Since his murder in 1936 at the hands of Spanish fascist forces,
Lorca has become a legendary tragic hero. One cannot help speculating
about Lorca's unfulfilled projects, the many more works he had planned
to write and would have written had he not been the victim of a death
that to this day is still clouded with controversy.
Equally controversial are the thinly veiled homoerotic motifs and
themes present in Lorca's work that have long been intentionally
silenced and overlooked by those wishing not to "soil" the reputation of
one of Spain's most respected bards; among them, the Franco regime, the
Lorca family, and homophobic Lorquian scholars who have dedicated their
lives and careers to Lorca's work yet refuse to acknowledge a line of
criticism that takes into account homoerotic desire.
In 1919, Lorca went to study at the University of Madrid and lived at the Residencia de Estudiantes--a
student residence founded in 1910 as a center of intellectual life for
gifted students. Among the students at the "Resi," as it was familiarly
known, were Spain's most talented young artists and writers. The
surrealist painter Salvador Dalí, with whom Lorca fell deeply in love,
and Luis Buñuel, later famous as a film maker, became close friends with
Lorca, whose room soon became a popular meeting place for intellectuals
around Madrid.
For a marvelous treatment of these relationships, see the film
Little Ashes, directed by Paul Morrison. With Javier Beltrán, Robert
Pattinson, Matthew McNulty. After what has been generally described as a
"mysterious emotional crisis" (in fact, a depression brought on by
Dalí's sexual rejection as well as by a stormy relationship with a young
sculptor, Emilio Aladrén Perojo), Lorca traveled to New York City in
1927. This trip inspired some of his most singular poetic pieces, later
collected under the title
Poet in New York (1940).
After leaving New York City, Lorca spent three months in Cuba, a
place he had dreamed of visiting ever since he was a child and where he
spent, according to his own account, the happiest days of his life.

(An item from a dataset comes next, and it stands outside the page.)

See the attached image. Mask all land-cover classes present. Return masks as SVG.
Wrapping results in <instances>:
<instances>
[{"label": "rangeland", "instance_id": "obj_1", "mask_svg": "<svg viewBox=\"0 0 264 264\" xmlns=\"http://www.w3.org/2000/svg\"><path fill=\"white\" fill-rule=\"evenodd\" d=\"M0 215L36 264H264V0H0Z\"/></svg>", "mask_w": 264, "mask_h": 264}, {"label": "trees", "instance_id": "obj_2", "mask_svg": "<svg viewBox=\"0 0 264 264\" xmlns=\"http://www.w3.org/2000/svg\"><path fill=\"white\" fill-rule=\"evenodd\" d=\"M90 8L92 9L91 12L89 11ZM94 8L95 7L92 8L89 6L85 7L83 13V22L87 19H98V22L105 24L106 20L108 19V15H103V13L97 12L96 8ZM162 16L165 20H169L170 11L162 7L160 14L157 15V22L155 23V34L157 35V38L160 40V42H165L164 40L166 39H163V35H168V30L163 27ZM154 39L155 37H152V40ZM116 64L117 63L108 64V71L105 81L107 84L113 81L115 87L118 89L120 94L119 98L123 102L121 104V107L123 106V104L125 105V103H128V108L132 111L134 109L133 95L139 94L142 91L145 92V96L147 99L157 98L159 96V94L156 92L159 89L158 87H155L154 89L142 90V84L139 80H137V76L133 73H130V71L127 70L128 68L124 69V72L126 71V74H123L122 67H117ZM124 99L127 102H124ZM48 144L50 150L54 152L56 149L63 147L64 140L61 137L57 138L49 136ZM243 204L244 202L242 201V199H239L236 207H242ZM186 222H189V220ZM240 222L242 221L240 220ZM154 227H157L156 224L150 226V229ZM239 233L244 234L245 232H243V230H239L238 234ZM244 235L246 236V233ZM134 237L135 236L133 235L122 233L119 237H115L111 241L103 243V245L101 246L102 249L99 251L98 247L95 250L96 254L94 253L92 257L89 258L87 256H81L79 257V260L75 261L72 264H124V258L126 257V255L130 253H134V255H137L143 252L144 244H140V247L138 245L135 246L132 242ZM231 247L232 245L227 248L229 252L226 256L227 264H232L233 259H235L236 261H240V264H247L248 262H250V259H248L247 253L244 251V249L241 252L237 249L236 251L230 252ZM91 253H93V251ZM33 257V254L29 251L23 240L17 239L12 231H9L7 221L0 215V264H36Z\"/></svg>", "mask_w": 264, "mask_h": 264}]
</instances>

Following his stay in New York City and Cuba, Lorca began to be more
daring in the representation of homosexuality.
Far away from his family and conservative Spanish values, he was
able to conceive and begin writing his most openly homosexual work: "Ode to Walt Whitman," the dramatic piece The Public, and the unfinished The Destruction of Sodom. "Ode to Walt Whitman,"
published in Mexico in 1934 in a limited edition of fifty copies, but
never published in Spain during Lorca's lifetime, reveals the poet's own
contradictions concerning homosexuality. The ode takes on a moralistic
tone by marking a clear distinction between a pure and de-sexualized
homosexual love, epitomized by Whitman the lover of nature, and a
debased sexuality, associated with the "maricas" or faggots (effeminate
homosexuals).
The Public, which with the exception of
two scenes published in a Spanish magazine during Lorca's life was not
published until 1978, and even then in an incomplete version, presents
an examination of repressed homosexual desire as well as a defense of
the individual's right to erotic liberty.
Lorca categorized The Public, his most experimental play, as belonging to his "impossible theater." Also belonging to the impossible theater is The Destruction of Sodom,
of which Lorca apparently wrote one act, although today only the first
page of the piece survives. The theme of this play, according to Ian
Gibson, was to be "the pleasures of the homosexual confraternity, who
have made such a contribution to world culture."